President Donald Trump headed to El Paso and Dayton on Wednesday to offer a message of healing and unity, but he will be met by unusual hostility in both places by people who fault his own incendiary words as a contributing cause to the mass shootings .
The mayors of both cities are calling for Trump to change his rhetoric about immigrants. Multiple protests are planned. And Democratic presidential candidates continue to criticize him, including former Rep. Beto O’Rourke, who will hold a counter-rally in his hometown of El Paso during the president’s visit.
Trump was dismissive of the criticism, saying as he left the White House, “These are people that are looking for political gain.”
It is a highly unusual predicament for an American president to at once try to unite a community and a nation at the same time he is being criticized as contributing to a combustible climate that can spawn violence.
Some 85% of U.S. adults believe the tone and nature of political debate has become more negative, with a majority saying Trump has changed things for the worse, according to recent Pew Research Center polling.
And more than three quarters, 78%, say that elected officials who use heated or aggressive language to talk about certain people or groups make violence against those people more likely.

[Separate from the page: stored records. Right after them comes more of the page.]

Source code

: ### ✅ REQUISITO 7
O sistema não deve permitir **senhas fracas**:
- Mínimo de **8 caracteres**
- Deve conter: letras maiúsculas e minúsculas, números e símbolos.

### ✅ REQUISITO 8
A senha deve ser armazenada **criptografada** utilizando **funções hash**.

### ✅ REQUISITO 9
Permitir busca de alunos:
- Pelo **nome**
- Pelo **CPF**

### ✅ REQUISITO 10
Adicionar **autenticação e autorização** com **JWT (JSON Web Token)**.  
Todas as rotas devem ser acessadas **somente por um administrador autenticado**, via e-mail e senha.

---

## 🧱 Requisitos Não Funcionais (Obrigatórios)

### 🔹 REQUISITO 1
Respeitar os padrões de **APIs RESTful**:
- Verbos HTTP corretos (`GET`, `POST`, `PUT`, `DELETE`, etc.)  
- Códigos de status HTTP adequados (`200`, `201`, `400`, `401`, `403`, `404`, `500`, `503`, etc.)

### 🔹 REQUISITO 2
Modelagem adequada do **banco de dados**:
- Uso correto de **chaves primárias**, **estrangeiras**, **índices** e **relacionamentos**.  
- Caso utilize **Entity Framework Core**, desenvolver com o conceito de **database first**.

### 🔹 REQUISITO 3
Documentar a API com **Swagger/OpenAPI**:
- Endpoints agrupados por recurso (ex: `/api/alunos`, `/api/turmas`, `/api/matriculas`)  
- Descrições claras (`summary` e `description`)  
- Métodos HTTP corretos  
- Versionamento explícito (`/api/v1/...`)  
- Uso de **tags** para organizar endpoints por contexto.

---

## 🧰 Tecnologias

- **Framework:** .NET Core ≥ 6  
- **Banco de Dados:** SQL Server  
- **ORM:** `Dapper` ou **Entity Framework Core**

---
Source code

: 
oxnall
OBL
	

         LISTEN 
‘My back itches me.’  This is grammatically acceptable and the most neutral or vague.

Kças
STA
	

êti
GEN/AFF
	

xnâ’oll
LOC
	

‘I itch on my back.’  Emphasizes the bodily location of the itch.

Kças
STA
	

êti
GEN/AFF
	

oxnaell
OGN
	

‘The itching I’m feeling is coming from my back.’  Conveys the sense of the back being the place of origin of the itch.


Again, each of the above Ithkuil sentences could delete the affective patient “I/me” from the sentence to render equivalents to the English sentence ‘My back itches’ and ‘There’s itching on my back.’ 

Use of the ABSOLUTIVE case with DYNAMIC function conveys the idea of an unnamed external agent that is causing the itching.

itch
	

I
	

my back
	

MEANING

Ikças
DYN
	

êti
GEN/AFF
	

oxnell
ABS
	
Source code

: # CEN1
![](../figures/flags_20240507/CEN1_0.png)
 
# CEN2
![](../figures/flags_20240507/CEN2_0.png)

White House officials said Trump’s visits would be similar to those he’s paid to grieving communities including Parkland, Florida, and Las Vegas, with the Republican president and the first lady saluting first responders and spending time with mourning families and survivors.
“What he wants to do is go to these communities and grieve with them, pray with them, offer condolences,” White House spokesman Hogan Gidley said Tuesday. He said Trump also wants “to have a conversation” about ways to head off future deadly episodes.
“We can do something impactful to prevent this from ever happening again, if we come together,” the spokesman said.
That’s a tough assignment for a president who thrives on division and whose aides say he views discord and unease about cultural, economic and demographic changes as key to his reelection.
Trump, who often seems most comfortable on rally stages with deeply partisan crowds, has not excelled at projecting empathy, mixing what can sound like perfunctory expressions of grief with awkward offhand remarks. While he has offered hugs to tornado victims and spent time at the bedsides of shooting victims, he has yet to project the kind of emotion and vulnerability of his recent predecessors.
Barack Obama grew visibly shaken as he addressed the nation in the wake of the Sandy Hook elementary school massacre and teared up while delivering a 2016 speech on new gun control efforts. George W. Bush helped bring the country together following the Sept. 11 attacks, notably standing atop the smoking rubble of the World Trade Center, his arm draped over the shoulder of a firefighter, as he shouted through a bullhorn. Bill Clinton helped reassure the nation after the bombing of a federal building in Oklahoma City and the mass school shooting at Columbine High School.
Trump, too, has been able to summon soothing words. But then he often quickly lapses into divisive tweets and statements — just recently painting immigrants as “invaders,” suggesting four Democratic congresswoman of color should “go back” to their home countries even though they’re U.S. citizens and deriding majority-black Baltimore as a rat-infested hell-hole.